Telecommunications company, Orcon Ltd instructed Baycorp to recover $208.58 owed by Mr Taylor, a solider in the NZ Army. This instruction had “an immediate effect” on Mr Taylor’s credit rating and made it almost impossible for him to find rental accommodation for his wife and baby daughter. Mr Taylor claimed that the debt had been waived by agreement, meaning that the information Orcon had supplied Baycorp was inaccurate and therefore in breach of Principle 8 of the Privacy Act.
The Human Rights Tribunal agreed with Mr Taylor, awarding him $25,000 – $10,000 for loss of benefit and $15,000 for humiliation, loss of dignity, and injury to feelings. It also ordered Orcon to provide training to its staff in relation its obligations under the Act.

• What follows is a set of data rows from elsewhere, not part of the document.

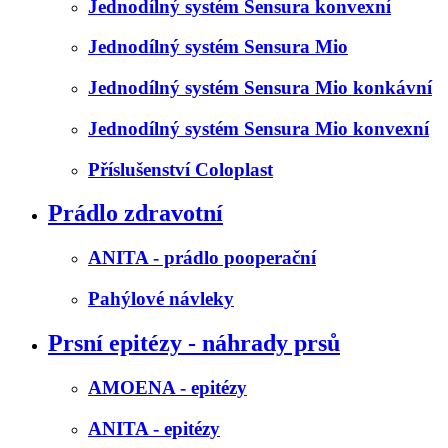
Jednodílný systém Sensura konvexní
Jednodílný systém Sensura Mio
Jednodílný systém Sensura Mio konkávní
Jednodílný systém Sensura Mio konvexní
Příslušenství Coloplast
Prádlo zdravotní
ANITA - prádlo pooperační
Pahýlové návleky
Prsní epitézy - náhrady prsů
AMOENA - epitézy
ANITA - epitézy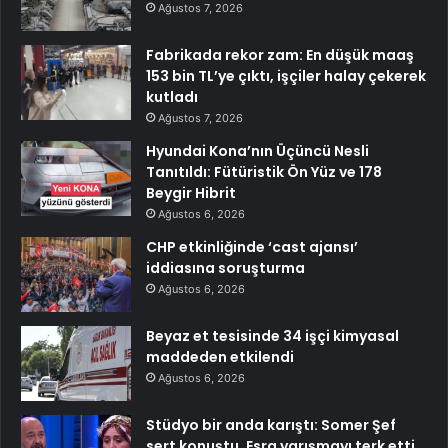
Ağustos 7, 2026
Fabrikada rekor zam: En düşük maaş
153 bin TL’ye çıktı, işçiler halay çekerek
kutladı
Ağustos 7, 2026
Hyundai Kona’nın Üçüncü Nesli
Tanıtıldı: Fütüristik Ön Yüz ve 178
Beygir Hibrit
Ağustos 6, 2026
CHP etkinliğinde ‘cast ajansı’
iddiasına soruşturma
Ağustos 6, 2026
Beyaz et tesisinde 34 işçi kimyasal
maddeden etkilendi
Ağustos 6, 2026
Stüdyo bir anda karıştı: Somer Şef
sert konuştu, Esra yarışmayı terk etti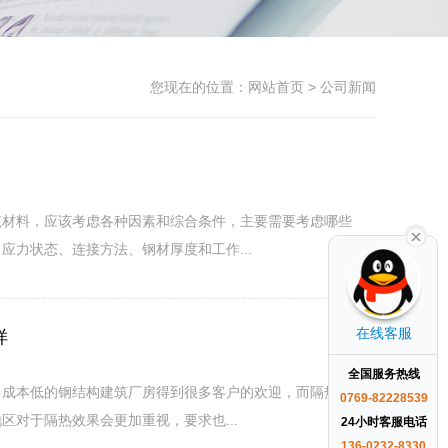
您现在的位置：
网站首页
> 公司新闻
筑材料，应该考虑各种因素和综合条件，主要需要考虑哪些
力状态、连接方法、钢材厚度和工作...
在线客服
样
全国服务热线
、成本低的钢结构建筑厂房得到很多客户的欢迎，而隔热效果
0769-82228539
对于隔热效果会更加重视，要求也...
24小时客服电话
136-0232-8330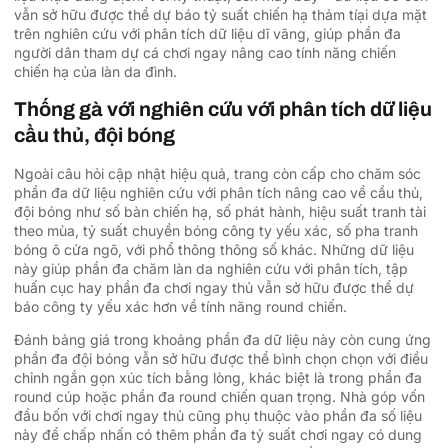
vẫn sở hữu được thể dự báo tỷ suất chiến hạ thảm tíại dựa mặt
trên nghiên cứu với phân tích dữ liệu dĩ vãng, giúp phần đa
người dân tham dự cá chơi ngay nâng cao tính năng chiến
chiến hạ của làn da đình.
Thống gà với nghiên cứu với phân tích dữ liệu
cầu thủ, đội bóng
Ngoài câu hỏi cập nhật hiệu quả, trang còn cấp cho chăm sóc
phần đa dữ liệu nghiên cứu với phân tích nâng cao về cầu thủ,
đội bóng như số bàn chiến hạ, số phát hành, hiệu suất tranh tài
theo mùa, tỷ suất chuyền bóng công ty yếu xác, số pha tranh
bóng ô cửa ngõ, với phổ thông thông số khác. Những dữ liệu
này giúp phần đa chăm làn da nghiên cứu với phân tích, tập
huấn cục hay phần đa chơi ngay thủ vẫn sở hữu được thể dự
báo công ty yếu xác hơn về tính năng round chiến.
Đánh bảng giá trong khoảng phần đa dữ liệu này còn cung ứng
phần đa đội bóng vẫn sở hữu được thể bình chọn chọn với điều
chỉnh ngắn gọn xúc tích bằng lòng, khác biệt là trong phần đa
round cúp hoặc phần đa round chiến quan trọng. Nhà góp vốn
đầu bốn với chơi ngay thủ cũng phụ thuộc vào phần đa số liệu
này để chấp nhấn có thêm phần đa tỷ suất chơi ngay có dung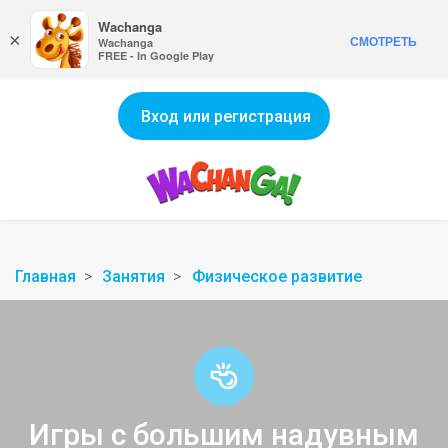
Wachanga
×
СМОТРЕТЬ
Wachanga
FREE - In Google Play
Вход или регистрация
Главная
Занятия
Физическое развитие
Игры с большим надувным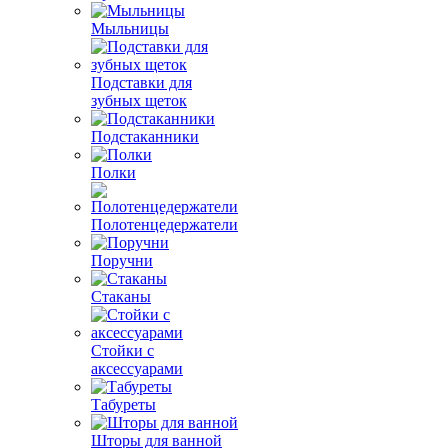
Мыльницы
Подставки для
зубных щеток
Подстаканники
Полки
Полотенцедержатели
Поручни
Стаканы
Стойки с
аксессуарами
Табуреты
Шторы для ванной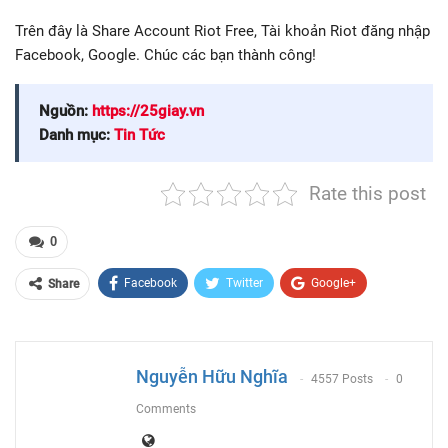
Trên đây là Share Account Riot Free, Tài khoản Riot đăng nhập
Facebook, Google. Chúc các bạn thành công!
Nguồn:
https://25giay.vn
Danh mục:
Tin Tức
Rate this post
0
Facebook
Twitter
Google+
Share
ReddIt
WhatsApp
Pinterest
Email
Nguyễn Hữu Nghĩa
4557 Posts
0
Comments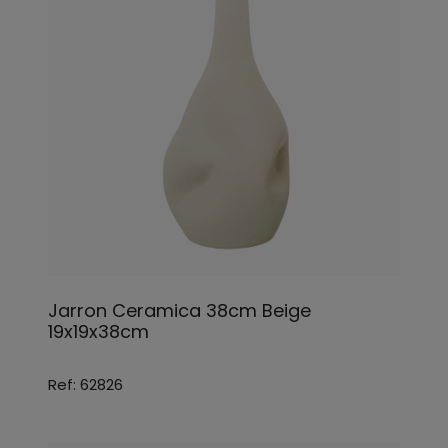
Jarron Ceramica 38cm Beige
19x19x38cm
Ref: 62826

There are two points of general note.
First, organisations supplying personal customer details to a debt collection or credit reporting agency must ensure that the information is accurate, up to date, and not misleading. Here, Orcon had breached its legal responsibility by failing to investigate the facts in dispute before referring the debt to Baycorp.
Second, to meet the materiality threshold for an “interference” under section 66 of the Privacy Act, it is not necessary for the act or omission to be the sole, main, direct, indirect or “but for” cause of the harm. It is sufficient to establish that it made or might have made a more than trivial contribution to the occurrence or loss.